Now we are almost drowning in data.How this data can be processed, and what it can give the public and private sectors by way of new and unexpected results and advances, are among the big questions in the field.
Klaus Johannsen and seven staff at the newly-established Centre for Big Data Analysis at Uni Research aim to find out. When the board approved the establishment of the Centre in the autumn of 2014, Johannsen and colleagues had already been studying the potential of Big Data for two years. The system the researchers use is the Apache Hadoop framework.For Johannsen and his colleagues, a lot hangs on setting this tool up to process research data in the best possible way.
This is a big job, because although Hadoop is designed to store and process masses of information, it is not made for data from the world of research.
“We are developing strategies to enable Big Data to be used in both research and industry, and we have our hands full adapting the system for research data,” says Johannsen.
He is among those who believe that we are on the brink of a paradigm shift in the way data can be processed, and that we will see completely new opportunities and innovations based on Big Data.
In the right place at the right time
While Johannsen was frustrated in the 1980s at the lack of computing power and gave up programming until the start of the 1990s, he now seems to be in the right place at the right time.
Contrary to what you might think, Big Data is not so much about getting your hands on as much computing power as possible.
“We actually spend just 10% or our money on hardware. Big Data is mostly about what people are able to get out of the data, and what possibilities they discover,” says Johannsen.
With his background in both physics and applied maths, he takes an experimental approach in which he is concerned to learn from what he sees.
Johannsen believes that Big Data will change research.
“Research will not be just about theories derived from small volumes of data, but increasingly about the way large volumes of data can be exploited,” he says.
“Of course the approach from abstraction through theory to integration will still exist, but we will have a Big Data approach as well. That is more practical, and you can run analyses on large volumes of data based on actual events,” says Johannsen.
For example: You can say in theory that there are 1 million ways of describing a problem, so it can be hard to choose the right way. But when you use Big Data, it turns out that there may only be 40 ways.

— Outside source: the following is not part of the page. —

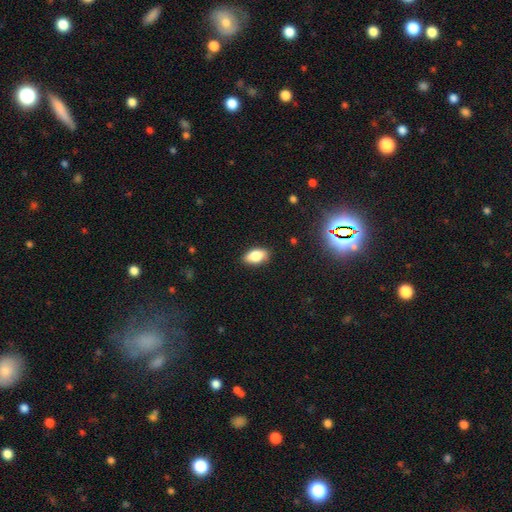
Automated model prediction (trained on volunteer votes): The model was most divided on "smooth or featured": smooth: 79%, featured or disk: 12%, star or artifact: 9%. More confident: how rounded — in between (90%); merging — none (86%).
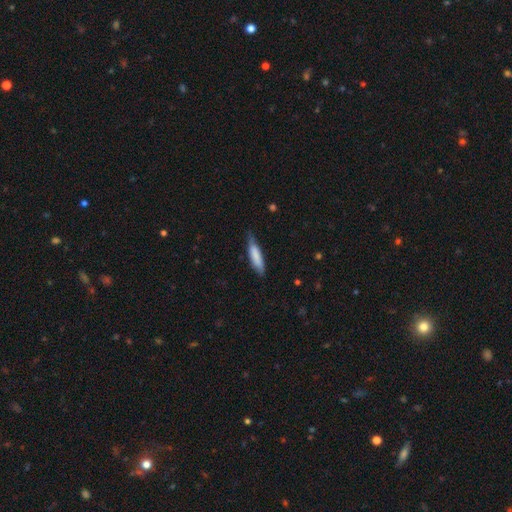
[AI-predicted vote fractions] This appears to be a smooth galaxy with no disk features (80%) that is cigar-shaped (70%). Merging: none (64%).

“So we may end up finding that reality can actually be a lot simpler in many cases than the complexity we are likely to be working with at a theoretical level,” says Johannsen.
He cites weather forecasts as an example of this trend:
“In this field, there has been a particularly big improvement in the implementation and analysis of Big Data in the models meteorologists use to forecast the weather.
Good, important climate data
In the climate field in particular, Uni Research Computing is sitting on what Johannsen describes as the best set of data for wind conditions in the North Sea.
“We have 25 terabytes of data that can tell the wind power industry where it would be advantageous to establish wind farms, where there are wind shadows and how the weather conditions could develop over ten years. We can help them to examine whether it makes financial sense to invest in wind farms. Researchers may have their theories, but industry wants results and does not need to concern itself with the way things work at the theoretical level,” says Johannsen.
He also has 800 terabytes of climate data that can be run through Hadoop.
“This is data that will be relevant to the IPPC, political decision-makers and private industry. We are also working on projects in the humanities and the social sciences,” says Johannsen.
Problem and solution – at the same time
In the future, he intends to focus on developing technical solutions, programs, data processing and new applications for Big Data. With large data volumes, much of the job is to find the needle in the haystack, but what if you don’t know what the needle is, then what do you do?
“One thing is that you want to find relevant information, but you have so much data that you can’t do it. The next problem is to know what actually is relevant information; even if you see it, you don’t necessarily know whether it is important.
That is why we have to work with Big Data in such a way that we look for both the problem and the solution at the same time – you just don’t know which you will find first,” says Johannsen.
June 22, 2015, 3:38 p.m.